BW: No thing does not exist, but it does not follow that all existence is occupied by some thing (object). In fact, it is logically impossible for an object to exist as an object unless it is separate and distinct from other objects. Thus, there must be XYZ regions of space which are not objects; they have no separate and distinct characteristics or effects; they are no thing. [GB: Sorry, but that contradicts the Eighth Assumption of Science, infinity (The universe is infinite, both in the microcosmic and macrocosmic directions).]
BW: We say that space "exists" only in the sense that it is a relationship between two objects: it has no characteristic independent of those objects. Space has no boundaries or attributes except as a referent to the separation of two or more objects. Literally, it has no independent "existence" since it is no thing (object).
[GB: False, even Einstein (1920) eventually admitted that space had properties: "Careful reflection teaches us that special relativity does not compel us to deny ether. We may assume its existence but not ascribe a definite state of motion to it ..." "There is a weighty reason in favour of ether. To deny ether is to ultimately assume that empty space has no physical qualities whatever."]
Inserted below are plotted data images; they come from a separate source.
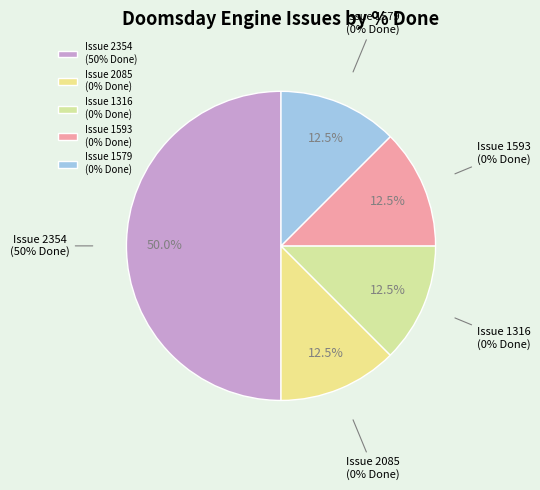

True or false: 1316 accounts for 1% of the total.

False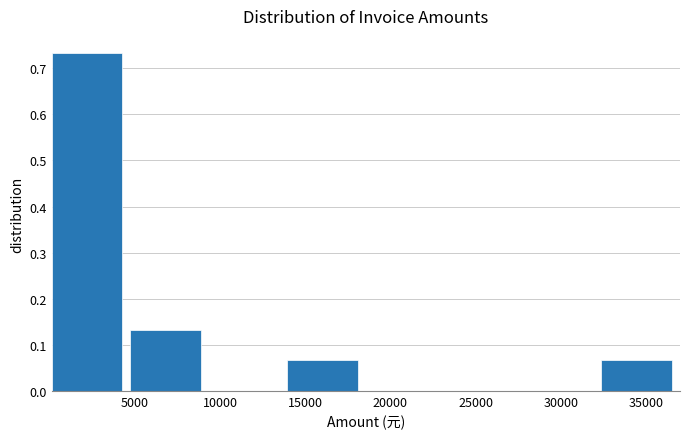

Reading left to right, transcribe this chart: for each bar, give the range it covers on the x-axis and its height. Neither the bar edges nor the heights are printed on the chart, so give them approximately, as read against the axes.

0 to 4500: 0.73
4500 to 9500: 0.13
9500 to 14000: 0
14000 to 18500: 0.07
18500 to 23000: 0
23000 to 28000: 0
28000 to 32500: 0
32500 to 37000: 0.07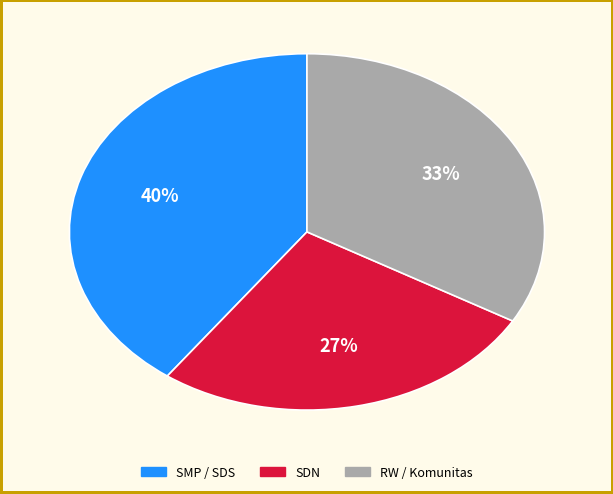

To the nearest percent, what portion does SDN represent?

27%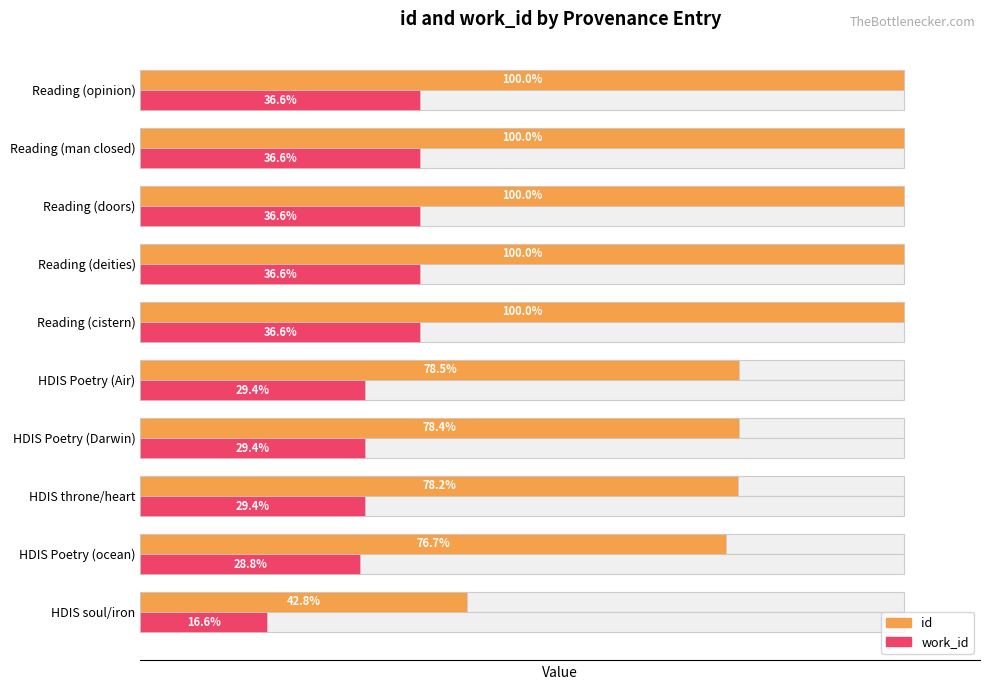

What is the total value across all series at HDIS Poetry (ocean)?

105.5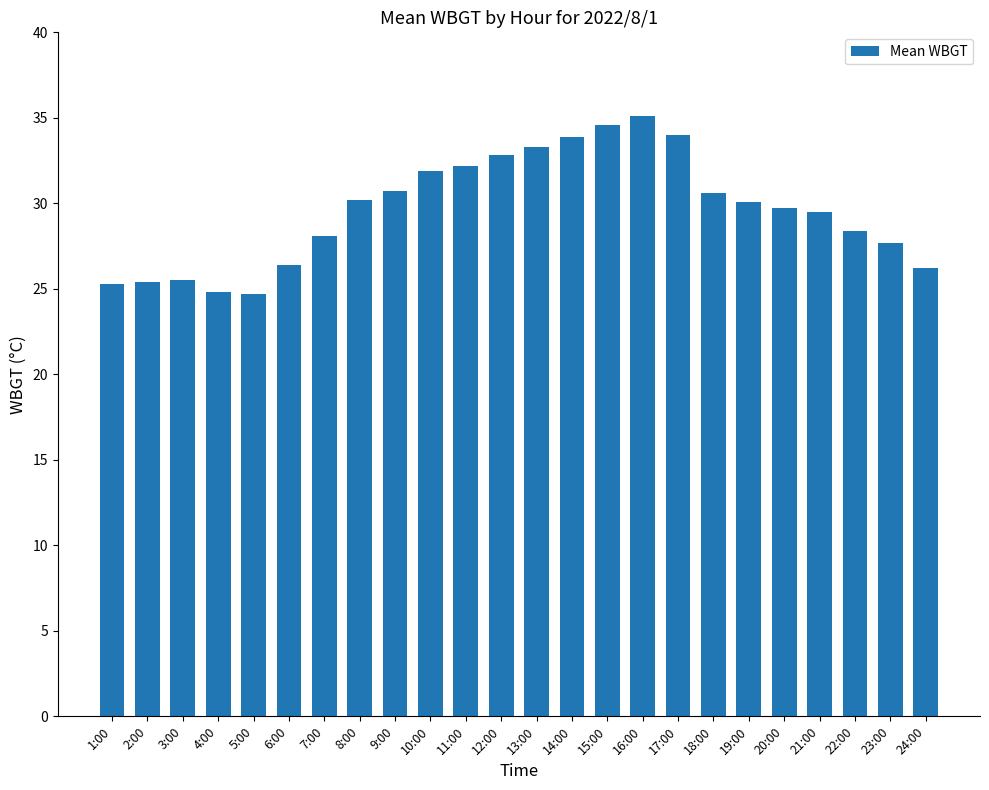

What position from the left is 17:00?

17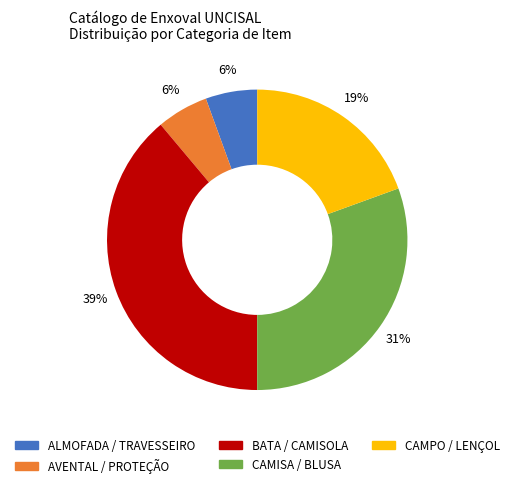

Is there a majority slice in this chart?

No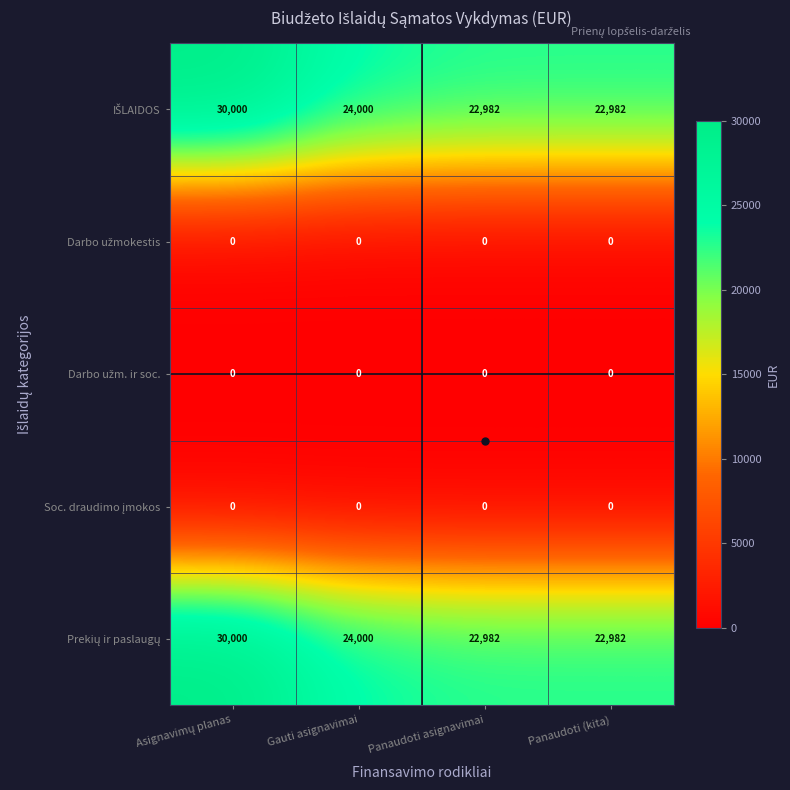

What is the greatest value displayed?

30000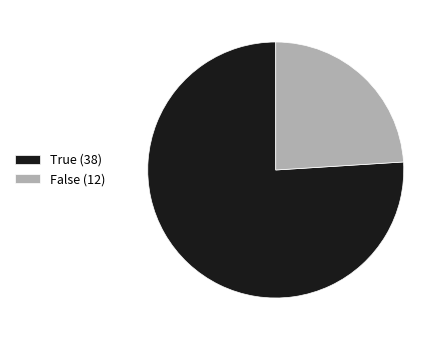

Between False (12) and True (38), which is larger?

True (38)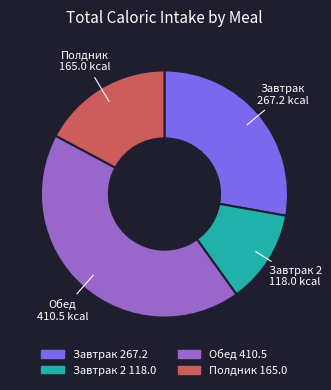

Approximately how many times larger is the value at Обед compared to Полдник?

2.5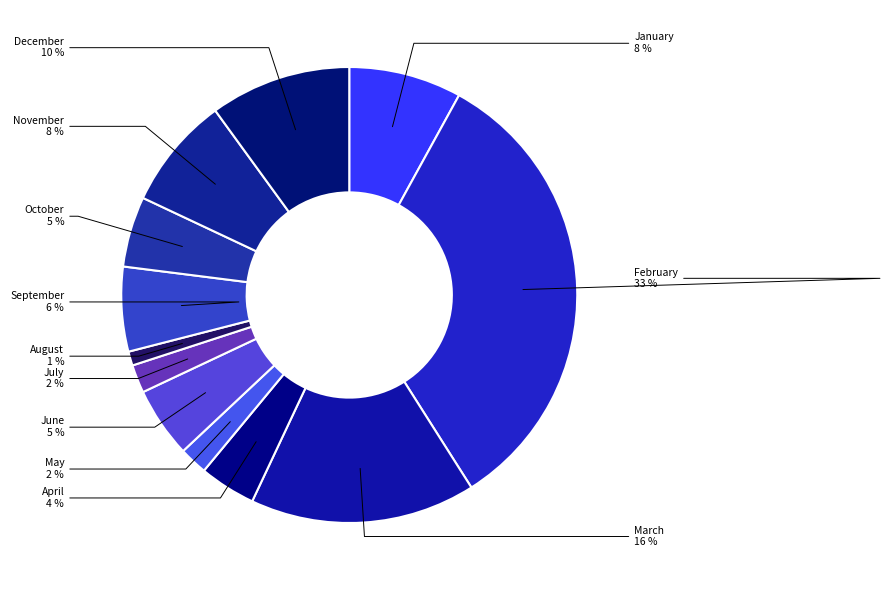

True or false: May accounts for 2% of the total.

True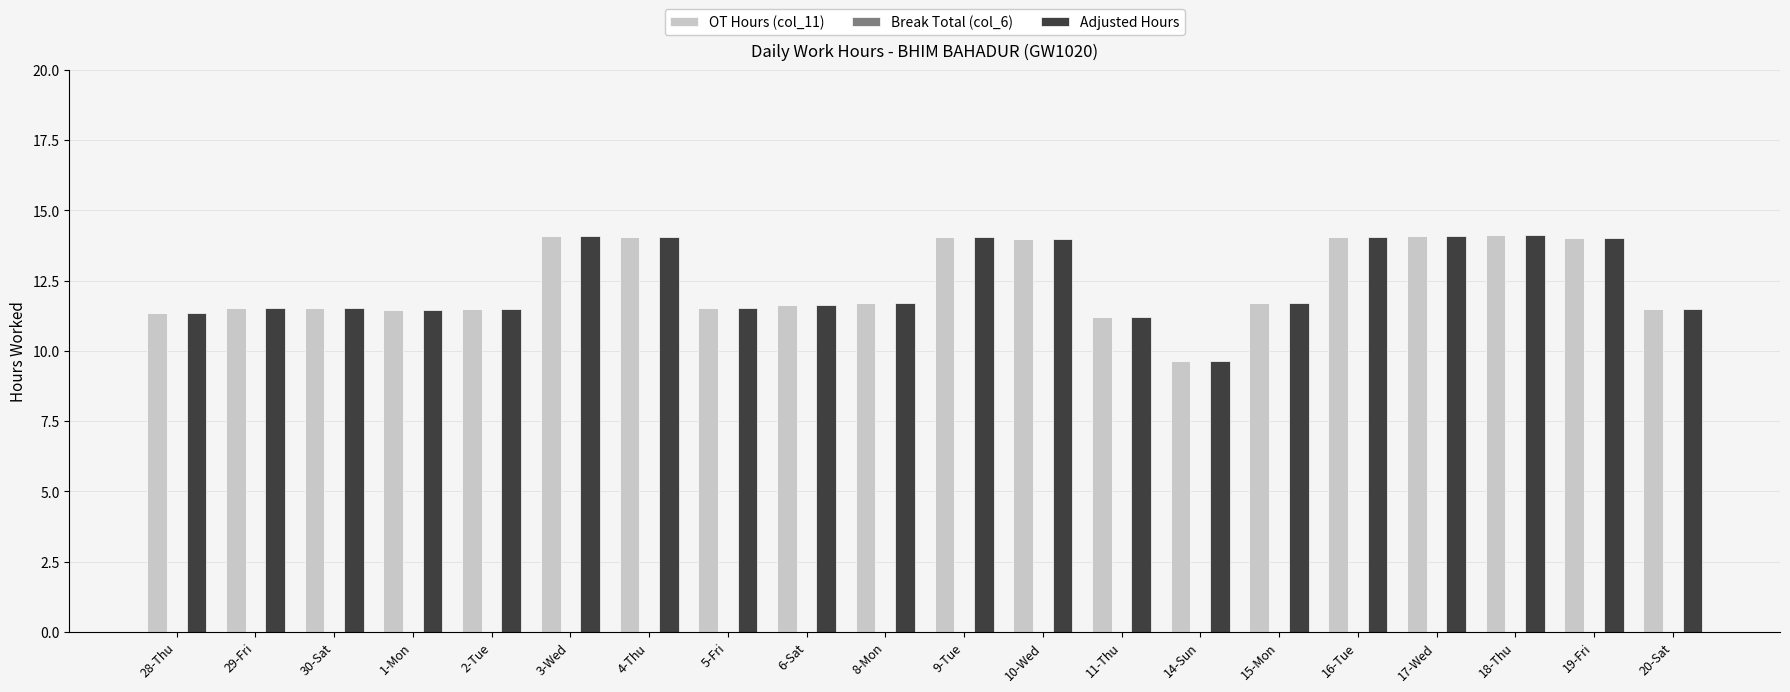

What is the value of the OT Hours (col_11) bar at the 16th from the left?

14.0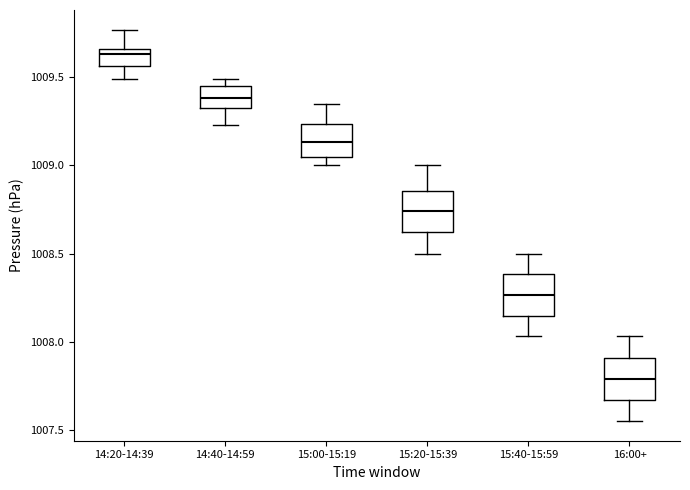

Which box's median line is the lowest?

16:00+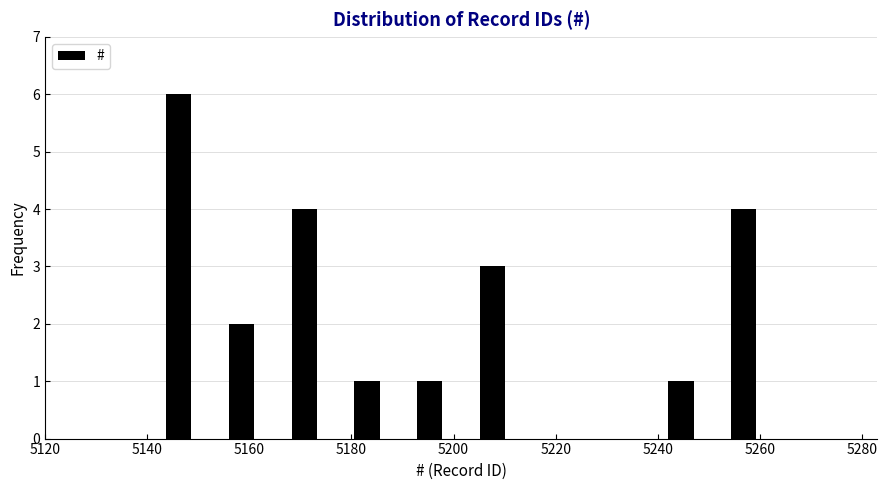

Reading left to right, list every bar in this chart as the range it spans on the x-axis followed by its height. Neither the bar edges nor the heights are printed on the chart, so give them approximately, as read against the axes.

5140 to 5152: 6
5152 to 5164: 2
5164 to 5176: 4
5176 to 5190: 1
5190 to 5202: 1
5202 to 5214: 3
5214 to 5226: 0
5226 to 5238: 0
5238 to 5250: 1
5250 to 5264: 4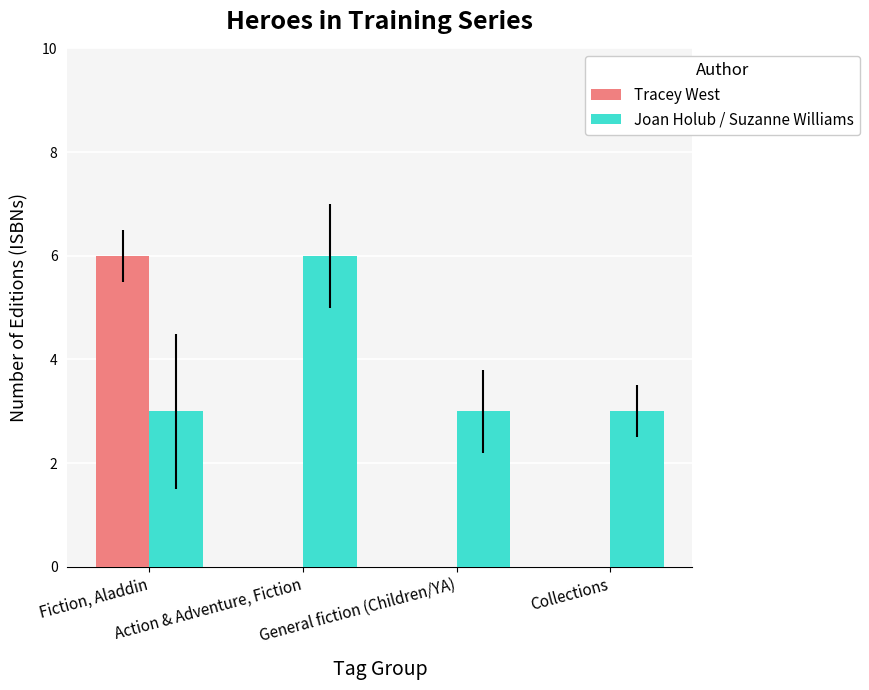

What is the sum of all Joan Holub / Suzanne Williams values?

15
BW: But, relationships do exist. Motion is purely a relative or relational "thing" that certainly exists among objects. [GB: False, motion is not a thing and does not exist among objects. Motion is what those microcosms do.]
BW: Motion would be impossible for objects in the absence of the "thing" called space. Thus, "nonexistance" (a "non-object") is essential for the existence of material objects in motion "through" space.
Therefore, nonexistence is not merely possible, it is essential. [GB: False. The belief in nonexistence and the claim that space can be perfectly empty (in the face of all the scientific data to the contrary) are corollaries of the indeterministic assumption of creation.]
[GB: Now for Lucretius and his critique of Aristotelianism:]
[GB: So you see that this discussion has been going on for millennia with no resolution. Aristotle (384 BCE) was a “splitter,” writing that “it is impossible for anything continuous to be composed of indivisible parts” and Lucretius (99 BCE) was a “nonspliter.” Of course, the unsplitable “atoms” hypothesized by Lucretius eventually were found to contain a combination of “matter” and “space.” Nonetheless, modern-day atomists, such as yourself and Abu-Baker (2009) still believe that, ultimately, there must exist a subatomic particle filled with perfectly ideal, solid matter surrounded by perfectly empty space (nonexistence). Of course, none of that is possible in neomechanics, which is the application of mechanics in light of the Eighth Assumption of Science, infinity (The universe is infinite, both in the microcosmic and macrocosmic directions).
Like all things involving the infinite universe, the determinism-free will debate and the infinite-finite debates go on forever. Although these debates are pedagogical, the resulting choices have the potential to affect careers and the course of scientific philosophy. Progress in science requires that we discard belief in free will, perfectly solid matter, perfectly empty space, and the possibility of nonexistence.]
Abu-Bakr, Mohammed, 2009, The End of Pseudo-Science: Essays Refuting False Scientific Theories Taught in Schools, Colleges, and Universities: Bloomington, IN, iUniverse, 88 p.
Aristotle, 350 B.C.E., Physics, v. VI. [ http://classics.mit.edu/Aristotle/physics.6.vi.html#752 ]
Einstein, Albert, 1920, Sidelights on relativity: 1. Ether and relativity. 2. Geometry and experience: London, Methuen, 56 p.